The perfect parent we are really trying to imitate is God.  And His parenting didn’t always go well.  His children didn’t always turn out and follow Him perfectly.  His lavish grace and mercy wasn’t always met with appreciation and obedience.

The parent we are really trying to imitate is the Father of the Prodigal Son.  Somehow his oldest was a hypocrite and his youngest was a rebel.  He just kept doing the right thing in his parenting, waiting patiently, reasoning gently.
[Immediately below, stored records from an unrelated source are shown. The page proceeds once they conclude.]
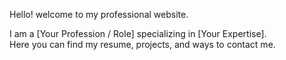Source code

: Hello! welcome to my professional website.  

I am a [Your Profession / Role] specializing in [Your Expertise].  
Here you can find my resume, projects, and ways to contact me.
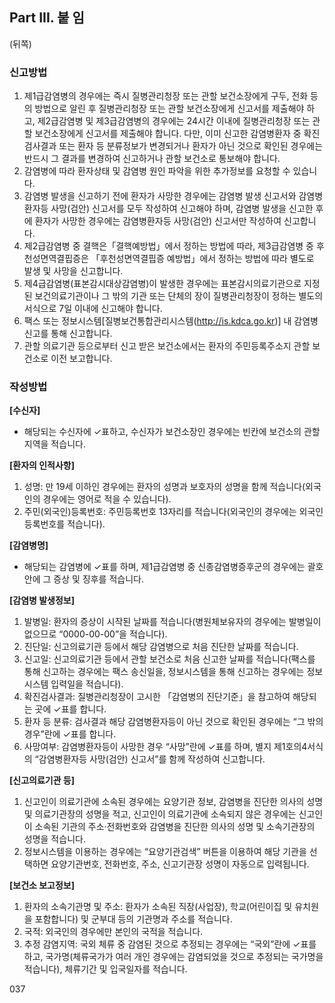 ## Part III. 붙 임

(뒤쪽)

### 신고방법

1.  제1급감염병의 경우에는 즉시 질병관리청장 또는 관할 보건소장에게 구두, 전화 등의 방법으로 알린 후 질병관리청장 또는 관할 보건소장에게 신고서를 제출해야 하고, 제2급감염병 및 제3급감염병의 경우에는 24시간 이내에 질병관리청장 또는 관할 보건소장에게 신고서를 제출해야 합니다. 다만, 이미 신고한 감염병환자 중 확진검사결과 또는 환자 등 분류정보가 변경되거나 환자가 아닌 것으로 확인된 경우에는 반드시 그 결과를 변경하여 신고하거나 관할 보건소로 통보해야 합니다.
2.  감염병에 따라 환자상태 및 감염병 원인 파악을 위한 추가정보를 요청할 수 있습니다.
3.  감염병 발생을 신고하기 전에 환자가 사망한 경우에는 감염병 발생 신고서와 감염병환자등 사망(검안) 신고서를 모두 작성하여 신고해야 하며, 감염병 발생을 신고한 후에 환자가 사망한 경우에는 감염병환자등 사망(검안) 신고서만 작성하여 신고합니다.
4.  제2급감염병 중 결핵은「결핵예방법」에서 정하는 방법에 따라, 제3급감염병 중 후천성면역결핍증은 「후천성면역결핍증 예방법」에서 정하는 방법에 따라 별도로 발생 및 사망을 신고합니다.
5.  제4급감염병(표본감시대상감염병)이 발생한 경우에는 표본감시의료기관으로 지정된 보건의료기관이나 그 밖의 기관 또는 단체의 장이 질병관리청장이 정하는 별도의 서식으로 7일 이내에 신고해야 합니다.
6.  팩스 또는 정보시스템[질병보건통합관리시스템(http://is.kdca.go.kr)] 내 감염병신고를 통해 신고합니다.
7.  관할 의료기관 등으로부터 신고 받은 보건소에서는 환자의 주민등록주소지 관할 보건소로 이전 보고합니다.

### 작성방법

**[수신자]**
- 해당되는 수신자에 ✓표하고, 수신자가 보건소장인 경우에는 빈칸에 보건소의 관할 지역을 적습니다.

**[환자의 인적사항]**
1.  성명: 만 19세 이하인 경우에는 환자의 성명과 보호자의 성명을 함께 적습니다(외국인의 경우에는 영어로 적을 수 있습니다).
2.  주민(외국인)등록번호: 주민등록번호 13자리를 적습니다(외국인의 경우에는 외국인등록번호를 적습니다).

**[감염병명]**
- 해당되는 감염병에 ✓표를 하며, 제1급감염병 중 신종감염병증후군의 경우에는 괄호 안에 그 증상 및 징후를 적습니다.

**[감염병 발생정보]**
1.  발병일: 환자의 증상이 시작된 날짜를 적습니다(병원체보유자의 경우에는 발병일이 없으므로 “0000-00-00”을 적습니다).
2.  진단일: 신고의료기관 등에서 해당 감염병으로 처음 진단한 날짜를 적습니다.
3.  신고일: 신고의료기관 등에서 관할 보건소로 처음 신고한 날짜를 적습니다(팩스를 통해 신고하는 경우에는 팩스 송신일을, 정보시스템을 통해 신고하는 경우에는 정보시스템 입력일을 적습니다).
4.  확진검사결과: 질병관리청장이 고시한 「감염병의 진단기준」을 참고하여 해당되는 곳에 ✓표를 합니다.
5.  환자 등 분류: 검사결과 해당 감염병환자등이 아닌 것으로 확인된 경우에는 “그 밖의 경우”란에 ✓표를 합니다.
6.  사망여부: 감염병환자등이 사망한 경우 “사망”란에 ✓표를 하며, 별지 제1호의4서식의 “감염병환자등 사망(검안) 신고서”를 함께 작성하여 신고합니다.

**[신고의료기관 등]**
1.  신고인이 의료기관에 소속된 경우에는 요양기관 정보, 감염병을 진단한 의사의 성명 및 의료기관장의 성명을 적고, 신고인이 의료기관에 소속되지 않은 경우에는 신고인이 소속된 기관의 주소·전화번호와 감염병을 진단한 의사의 성명 및 소속기관장의 성명을 적습니다.
2.  정보시스템을 이용하는 경우에는 “요양기관검색” 버튼을 이용하여 해당 기관을 선택하면 요양기관번호, 전화번호, 주소, 신고기관장 성명이 자동으로 입력됩니다.

**[보건소 보고정보]**
1.  환자의 소속기관명 및 주소: 환자가 소속된 직장(사업장), 학교(어린이집 및 유치원을 포함합니다) 및 군부대 등의 기관명과 주소를 적습니다.
2.  국적: 외국인의 경우에만 본인의 국적을 적습니다.
3.  추정 감염지역: 국외 체류 중 감염된 것으로 추정되는 경우에는 “국외”란에 ✓표를 하고, 국가명(체류국가가 여러 개인 경우에는 감염되었을 것으로 추정되는 국가명을 적습니다), 체류기간 및 입국일자를 적습니다.

<PAGE>037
I hope if there is something I can do differently that will help Elanor through this rough patch, that I figure it out really soon.  But I also don’t want to beat myself up that things aren’t going perfectly for me right now.  I feel like one test of parenting is how we live when all our efforts are crashing and burning around us.  Am I still being consistent?  Patient?  Joyful?  Or am I allowing the mood swings of my two-year-old to become mood swings of my own?  (Not like I’ve had moments of hysterical tears these last few weeks, that’s just a hypothetical question.)

Anyway, I have no really great ideas about parenting right now.  Love your kids and be affectionate with them.  Be firm and try to teach them good things.  Try not to go crazy when they do.  And when it’s falling to pieces, try to remember your hope is in the Lord, not in your sweet children or your awesome parenting skills.